··· Excerpted passage ···

Happy Death Day 2U (2019)

Christopher Landon

Jessica Rothe - Theresa “Tree” Gelbman
Israel Broussard - Carter Davis
Phi Vu - Ryan Phan
Suraj Sharma - Samar Ghosh
Sarah Yarkin - Dre Morgan
Ruby Modine - Lori Spengler
Rachel Matthews - Danielle Bouseman
Steve Zissis - Dean Bronson

Genre - Horror/Comedy/Science Fiction/Slasher

Running Time - 100 Minutes

The day after the events of HAPPY DEATH DAY, Carter’s (Israel Broussard) roommate Ryan (Phi Vu) [the dude who kept barging into the room at the start of each time loop] experiences his own deja vu as he keeps reliving the same day over and over until he’s murdered by a similarly dressed killer. Ryan, unable to handle what’s going on, decides to confide in Carter and girlfriend Tree (Jessica Rothe), who relays her own experience with the loop. Through their conversation, Tree learns that Ryan has been building a machine called “Sissy” - an invention that has the ability to mess with the aspects of time. Upset by this information, Tree demands Ryan and his friends (Suraj Sharma and Sarah Bennani) to fix this mess so time is back to normal.

···

Directive ▸ Write the next part of the piece on Happy Death Day 2U, starting right after its final sentence.

··· Data provided ···

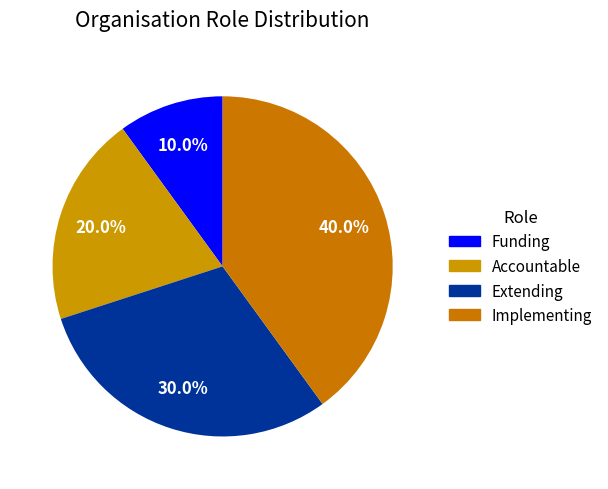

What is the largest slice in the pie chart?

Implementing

···
··· Data provided ···

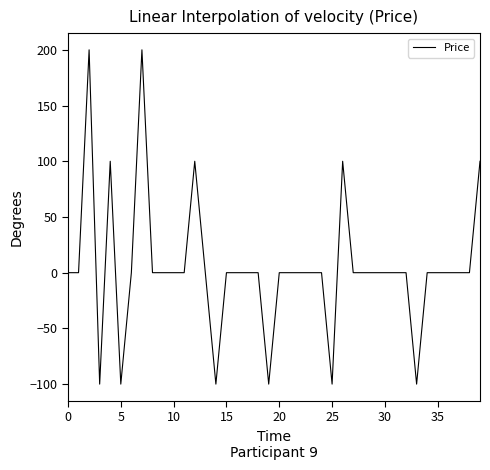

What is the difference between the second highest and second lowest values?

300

···

Task answer ▸
As Ryan tries to fix the time stream, something goes wrong. It sends Tree back to her birthday, where she experiences the same loop she lived in the first film. However, things have changed - as the people in her life are now experiencing different lives and different relationships than what she’s familiar with. Will Tree want to live in this new reality, or will Tree help Ryan fix this mess and go back to her old reality?

Making $125.5 million on a $4.8 million budget, 2017’s HAPPY DEATH DAY was a surprise success considering it was a PG-13 slasher. It also proved what a force Blumhouse is, as it continued its reputation as the biggest force in the horror movie industry at the moment. HAPPY DEATH DAY was a really fun film that proved that PG-13 slasher films can work if they’re marketed and executed well. However, I never wanted or expected a sequel to the film, as the GROUNDHOG DAY aspect is a great plot device for one film. When I learned that this was being released and seeing trailers for HAPPY DEATH DAY 2U, I wasn’t sure what to expect. It was presented in the same fashion as the first film, almost looking like a carbon copy but with a few differences. There was no way Blumhouse was doing an actual remake of a film that was barely two years old, right? Luckily, the sequel manages to be its own thing while using familiar aspects of the original film, making HAPPY DEATH DAY 2U worthy of a look if you enjoyed the first film.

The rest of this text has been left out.